◆ **EXCERPT**:

##########

SUB-STATION 84 (407 WEST 117TH STREET)

NEW YORK CITY

I

PALESTINE

By RICHARD GOTTHEIL

In consideration of its size Palestine has certainly played an ample part in the great movements that have swayed and influenced the world. From the people that have grown up and flourished there have come forth the Old and the New Testaments. Yet, in the inverse ratio of the increase of influence acquired through these works, the people themselves have suffered and bled. The unfortunate situation of the country is largely to blame for this. It is a part of the connecting link between three continents: it is hemmed in on one side by the Mediterranean Sea; on another side it is rendered inaccessible by the Desert; and upon a third side it is cut off by a great mass of rocky and inhospitable land. In the days during which warfare has accomplished the policy of ambitious peoples, and has played the game of unscrupulous rulers-from the earliest times down to 1919 Palestine has been crossed and re-crossed by those whom ideas of conquest have led through its valleys and over its hills. In the course of such events, various peoples have occupied its ground and then have been lost to view and almost forgotten of history. One among them, however, has succeeded in preserving its identity. Within the geographic limits of that country it felt the first throes of nationhood. Under its spell it grew and conceived its mission to be "unto the peoples a covenant, and for

a light unto the nations." But no matter how high its ideal might be pitched it needed corporate existence from which to work out its inspiring vision.

##########

◆ **ENTRIES SUPPLIED**:
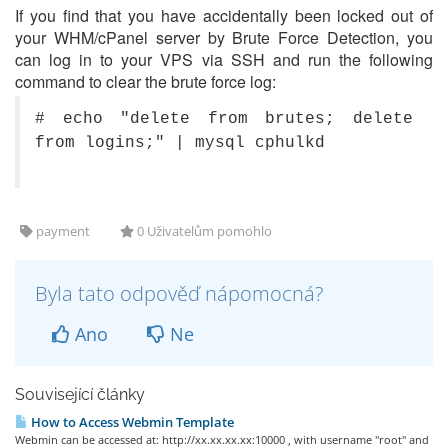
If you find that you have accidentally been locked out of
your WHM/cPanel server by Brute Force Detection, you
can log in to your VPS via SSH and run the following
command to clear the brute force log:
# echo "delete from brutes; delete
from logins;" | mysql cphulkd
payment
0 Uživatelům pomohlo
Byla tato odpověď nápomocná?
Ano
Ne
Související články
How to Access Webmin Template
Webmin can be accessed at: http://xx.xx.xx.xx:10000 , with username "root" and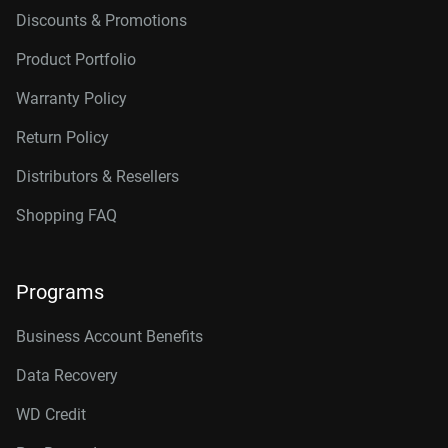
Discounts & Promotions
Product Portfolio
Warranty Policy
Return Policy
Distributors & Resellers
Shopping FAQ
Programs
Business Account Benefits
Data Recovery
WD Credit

##########

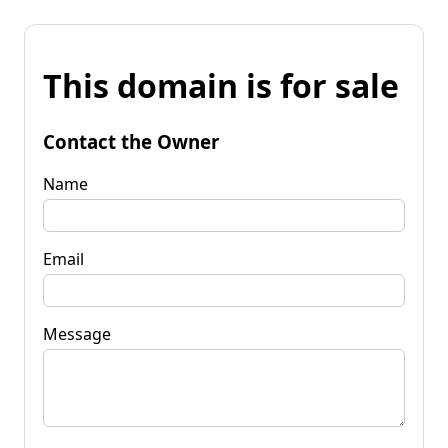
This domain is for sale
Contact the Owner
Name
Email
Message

##########

◆ **EXERCISE A**:
Decide whether each statement agrees with the essay on Palestine above. For each, answer yes or no and quote the words of the essay that decide it. (i) Palestine is hemmed in on one side by the Mediterranean Sea. (ii) The essay says the situation of the country is not to blame for the suffering of its people. (iii) Every people that occupied Palestine kept its identity.
◆ **EXERCISE B**:
According to the essay on Palestine, which works came forth from the people who grew up and flourished there?
◆ **EXERCISE C**:
Write the next part of the essay on Palestine, starting after its final sentence.

◆ **EXERCISE RESULT A**:
(i) Yes: "it is hemmed in on one side by the Mediterranean Sea"
(ii) No: "The unfortunate situation of the country is largely to blame for this."
(iii) No: "One among them, however, has succeeded in preserving its identity."

◆ **EXERCISE RESULT B**:
The Old and the New Testaments.

◆ **EXERCISE RESULT C**:
This existence the Jews found in Palestine. Settling there in the earliest days which their history records, their ancestors were driven by famine, to take refuge for a time in the neighboring land of Egypt; but informed as they were by the desire and the purpose to win political as well as religious independence, they returned into Palestine by way of the Wilderness, exhibiting a tenacity and a robust confidence in themselves which every people needs that cuts its own swath in the world. For some 1500 years they were engaged in building up their state, suffering many chastening considerations, a small commonwealth, naturally tossed hither and thither by those mightier empires to whose physical greatness they could not aspire had they ever willed it. They were torn by internal dissensions; they suffered the loss of many of their best by deportation and captivity; but, withal, the Jews never forewent their corporate consciousness, nor slipped the principle which had upheld them during the long years of toil and turmoil. They recovered their foothold in Palestine whenever it had been lost or threatened, through Babylonian, Assyrian, Persian or Greek influences. Around Jerusalem their memories commenced to cluster in a proud and spacious habit. In speech and in song, in thought and in hope the very ground acquired a sacred meaning; and the whole conscience of the Jewish people became fixed in a Palestine setting.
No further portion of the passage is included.